**TASK DIRECTIONS**
Report each line of the data that includes the word "middle".

-------- DATASET CONTENT --------

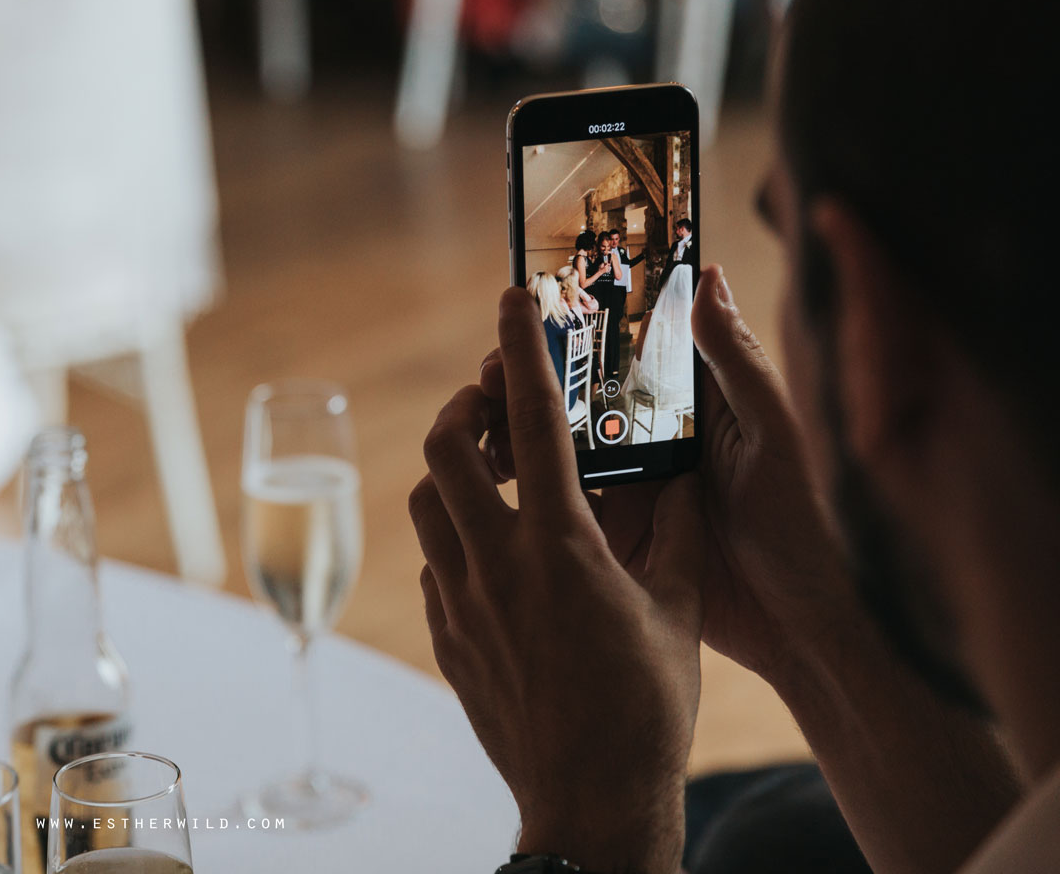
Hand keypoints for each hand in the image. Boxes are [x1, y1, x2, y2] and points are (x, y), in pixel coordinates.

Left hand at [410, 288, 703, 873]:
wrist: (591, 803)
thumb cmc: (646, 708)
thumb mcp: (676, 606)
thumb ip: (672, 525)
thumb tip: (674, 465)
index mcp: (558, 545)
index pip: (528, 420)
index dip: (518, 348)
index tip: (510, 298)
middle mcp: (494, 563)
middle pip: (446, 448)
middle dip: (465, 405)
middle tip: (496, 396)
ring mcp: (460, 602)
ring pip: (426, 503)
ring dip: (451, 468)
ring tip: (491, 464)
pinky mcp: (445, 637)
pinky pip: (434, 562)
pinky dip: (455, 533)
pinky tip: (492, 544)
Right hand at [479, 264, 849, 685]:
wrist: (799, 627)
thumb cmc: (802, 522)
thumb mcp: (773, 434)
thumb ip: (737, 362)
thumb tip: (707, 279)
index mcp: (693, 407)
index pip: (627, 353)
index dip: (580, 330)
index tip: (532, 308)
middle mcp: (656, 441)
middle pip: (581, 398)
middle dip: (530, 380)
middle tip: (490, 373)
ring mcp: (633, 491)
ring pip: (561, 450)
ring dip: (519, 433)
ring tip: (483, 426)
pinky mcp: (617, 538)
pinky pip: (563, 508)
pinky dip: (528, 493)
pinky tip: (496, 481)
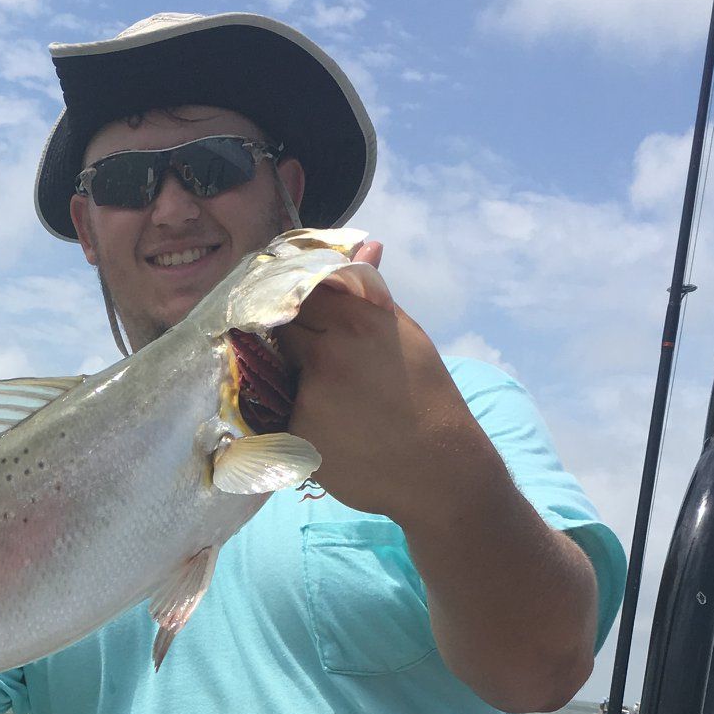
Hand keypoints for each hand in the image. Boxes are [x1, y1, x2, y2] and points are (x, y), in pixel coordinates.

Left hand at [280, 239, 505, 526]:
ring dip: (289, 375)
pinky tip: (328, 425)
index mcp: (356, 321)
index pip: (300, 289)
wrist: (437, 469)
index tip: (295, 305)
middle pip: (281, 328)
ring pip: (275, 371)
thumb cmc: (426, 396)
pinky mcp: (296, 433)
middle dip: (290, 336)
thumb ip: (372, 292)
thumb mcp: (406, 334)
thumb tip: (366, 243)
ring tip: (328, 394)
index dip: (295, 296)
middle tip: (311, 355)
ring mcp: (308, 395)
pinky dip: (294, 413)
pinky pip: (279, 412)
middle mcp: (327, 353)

--------

**EXERCISE SOLUTION**
middle mcp: (494, 563)
middle pip: (446, 448)
middle dip: (465, 405)
middle tip: (496, 396)
middle mcp: (656, 441)
middle pip: (581, 398)
middle dip: (530, 380)
middle tip: (490, 373)
middle pip: (281, 328)
middle dip: (290, 336)
middle tip: (311, 355)
middle mcp: (327, 353)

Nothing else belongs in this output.